> _TASKS_
1. According to the ad fraud article, how much money did the Methbot case steal from advertisers each day?
2. Please reproduce, character for character, the stretch of entries from the very start through the line containing "I love drinking".

BEGIN SELECTED TEXT

For fraudsters, the digital advertising ecosystem is full of opportunities to make money. Annual digital advertising spend surpassed $100 billion in the United States for the first time in 2018, and $330 billion worldwide.
Shady criminals will stop at nothing to find new ways of stealing and redirecting companies’ ad budgets. It is up to advertisers to be hypervigilant in detecting and preventing fraud that threatens their return on investment, and by and large, the fraudsters are currently winning.
In this article, we will look at what exactly ad fraud is, how big of an issue it is, why it is so difficult to fight and how an IP proxy network can help.
What is ad fraud?
Ad fraud can take many forms, but in essence, it is any activity where the perpetrator scams an advertiser into paying for either:
- Non-compliant ads: This could involve ads appearing on fraudulent websites, clicking through to the wrong website, or not reaching the target audience.
Today’s ad technology lets advertisers target their chosen demographic with precision, in theory. But shady tactics employed by fraudsters can result in ads being shown to a completely different, irrelevant audience, with advertisers charged for worthless impressions or clicks.
Fraudsters masquerading as premium publishers by using similar domain names can bank serious money. The infamous Methbot case stole more than $5 million a day from advertisers by spoofing domains.

END SELECTED TEXT
BEGIN EXERCISE INPUTS

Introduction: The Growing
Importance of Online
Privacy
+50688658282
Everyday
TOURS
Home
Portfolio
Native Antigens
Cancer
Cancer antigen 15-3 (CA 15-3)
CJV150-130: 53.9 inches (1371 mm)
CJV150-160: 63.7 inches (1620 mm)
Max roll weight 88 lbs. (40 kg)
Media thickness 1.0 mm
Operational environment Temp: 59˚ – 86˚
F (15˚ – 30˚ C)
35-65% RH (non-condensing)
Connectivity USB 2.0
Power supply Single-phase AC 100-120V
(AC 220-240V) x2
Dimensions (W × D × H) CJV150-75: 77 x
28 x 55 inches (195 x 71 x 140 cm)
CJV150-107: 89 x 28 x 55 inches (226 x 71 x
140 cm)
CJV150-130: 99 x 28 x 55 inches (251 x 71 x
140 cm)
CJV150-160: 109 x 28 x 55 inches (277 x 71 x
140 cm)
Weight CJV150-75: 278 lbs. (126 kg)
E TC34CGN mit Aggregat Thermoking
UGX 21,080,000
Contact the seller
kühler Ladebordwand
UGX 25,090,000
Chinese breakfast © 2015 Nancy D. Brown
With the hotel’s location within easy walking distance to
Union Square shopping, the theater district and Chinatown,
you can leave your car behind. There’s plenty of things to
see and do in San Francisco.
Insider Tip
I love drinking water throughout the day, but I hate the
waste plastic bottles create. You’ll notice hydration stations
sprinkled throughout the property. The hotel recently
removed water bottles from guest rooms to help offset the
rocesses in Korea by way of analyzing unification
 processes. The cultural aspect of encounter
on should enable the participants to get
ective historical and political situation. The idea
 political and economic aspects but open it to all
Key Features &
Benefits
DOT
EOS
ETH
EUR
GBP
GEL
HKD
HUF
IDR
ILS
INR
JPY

END EXERCISE INPUTS

> _SOLUTIONS TO THE PROBLEMS_
1. More than $5 million a day.

2.
Introduction: The Growing
Importance of Online
Privacy
+50688658282
Everyday
TOURS
Home
Portfolio
Native Antigens
Cancer
Cancer antigen 15-3 (CA 15-3)
CJV150-130: 53.9 inches (1371 mm)
CJV150-160: 63.7 inches (1620 mm)
Max roll weight 88 lbs. (40 kg)
Media thickness 1.0 mm
Operational environment Temp: 59˚ – 86˚
F (15˚ – 30˚ C)
35-65% RH (non-condensing)
Connectivity USB 2.0
Power supply Single-phase AC 100-120V
(AC 220-240V) x2
Dimensions (W × D × H) CJV150-75: 77 x
28 x 55 inches (195 x 71 x 140 cm)
CJV150-107: 89 x 28 x 55 inches (226 x 71 x
140 cm)
CJV150-130: 99 x 28 x 55 inches (251 x 71 x
140 cm)
CJV150-160: 109 x 28 x 55 inches (277 x 71 x
140 cm)
Weight CJV150-75: 278 lbs. (126 kg)
E TC34CGN mit Aggregat Thermoking
UGX 21,080,000
Contact the seller
kühler Ladebordwand
UGX 25,090,000
Chinese breakfast © 2015 Nancy D. Brown
With the hotel’s location within easy walking distance to
Union Square shopping, the theater district and Chinatown,
you can leave your car behind. There’s plenty of things to
see and do in San Francisco.
Insider Tip
I love drinking water throughout the day, but I hate the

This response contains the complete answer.